● Source material

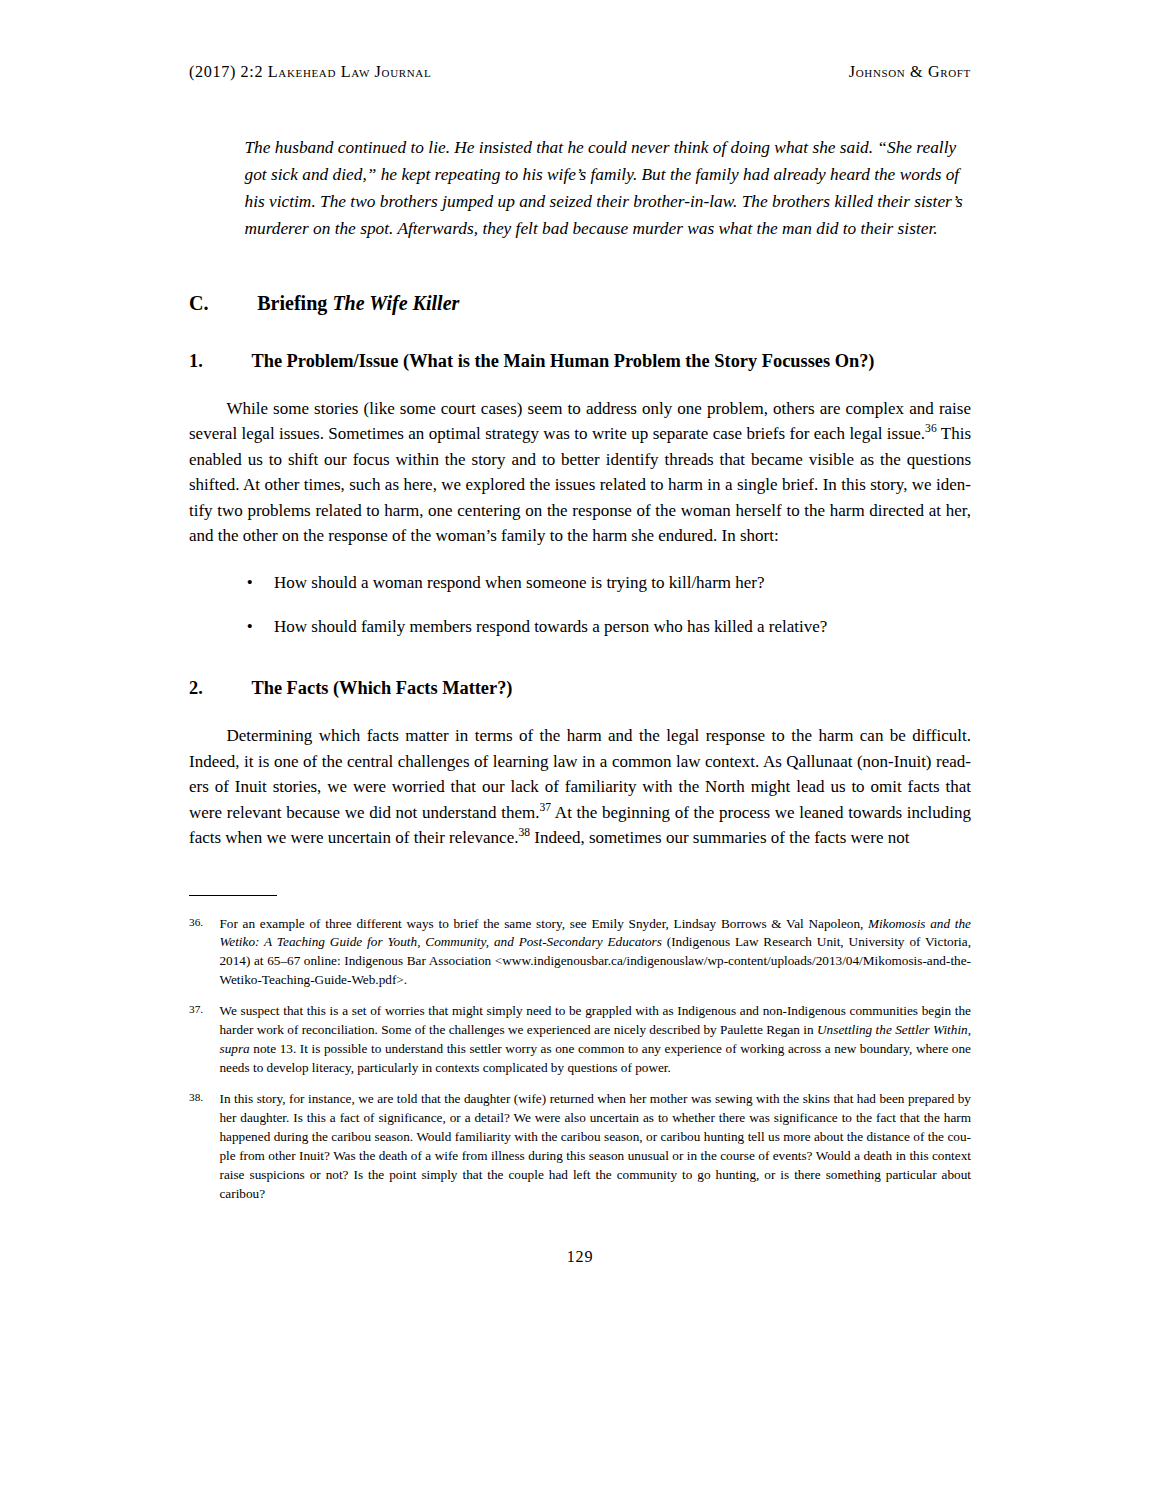(2017) 2:2 Lakehead Law Journal Johnson & Groft
The husband continued to lie. He insisted that he could never think of doing what she said. “She really got sick and died,” he kept repeating to his wife’s family. But the family had already heard the words of his victim. The two brothers jumped up and seized their brother-in-law. The brothers killed their sister’s murderer on the spot. Afterwards, they felt bad because murder was what the man did to their sister.
C. Briefing The Wife Killer
1. The Problem/Issue (What is the Main Human Problem the Story Focusses On?)
While some stories (like some court cases) seem to address only one problem, others are complex and raise several legal issues. Sometimes an optimal strategy was to write up separate case briefs for each legal issue.36 This enabled us to shift our focus within the story and to better identify threads that became visible as the questions shifted. At other times, such as here, we explored the issues related to harm in a single brief. In this story, we identify two problems related to harm, one centering on the response of the woman herself to the harm directed at her, and the other on the response of the woman’s family to the harm she endured. In short:
How should a woman respond when someone is trying to kill/harm her?
How should family members respond towards a person who has killed a relative?
2. The Facts (Which Facts Matter?)
Determining which facts matter in terms of the harm and the legal response to the harm can be difficult. Indeed, it is one of the central challenges of learning law in a common law context. As Qallunaat (non-Inuit) readers of Inuit stories, we were worried that our lack of familiarity with the North might lead us to omit facts that were relevant because we did not understand them.37 At the beginning of the process we leaned towards including facts when we were uncertain of their relevance.38 Indeed, sometimes our summaries of the facts were not
36. For an example of three different ways to brief the same story, see Emily Snyder, Lindsay Borrows & Val Napoleon, Mikomosis and the Wetiko: A Teaching Guide for Youth, Community, and Post-Secondary Educators (Indigenous Law Research Unit, University of Victoria, 2014) at 65–67 online: Indigenous Bar Association <www.indigenousbar.ca/indigenouslaw/wp-content/uploads/2013/04/Mikomosis-and-the-Wetiko-Teaching-Guide-Web.pdf>.
37. We suspect that this is a set of worries that might simply need to be grappled with as Indigenous and non-Indigenous communities begin the harder work of reconciliation. Some of the challenges we experienced are nicely described by Paulette Regan in Unsettling the Settler Within, supra note 13. It is possible to understand this settler worry as one common to any experience of working across a new boundary, where one needs to develop literacy, particularly in contexts complicated by questions of power.
38. In this story, for instance, we are told that the daughter (wife) returned when her mother was sewing with the skins that had been prepared by her daughter. Is this a fact of significance, or a detail? We were also uncertain as to whether there was significance to the fact that the harm happened during the caribou season. Would familiarity with the caribou season, or caribou hunting tell us more about the distance of the couple from other Inuit? Was the death of a wife from illness during this season unusual or in the course of events? Would a death in this context raise suspicions or not? Is the point simply that the couple had left the community to go hunting, or is there something particular about caribou?
129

● Prompt
State the number of lines above that hold the string "respond", with nothing added.

● Your solution
2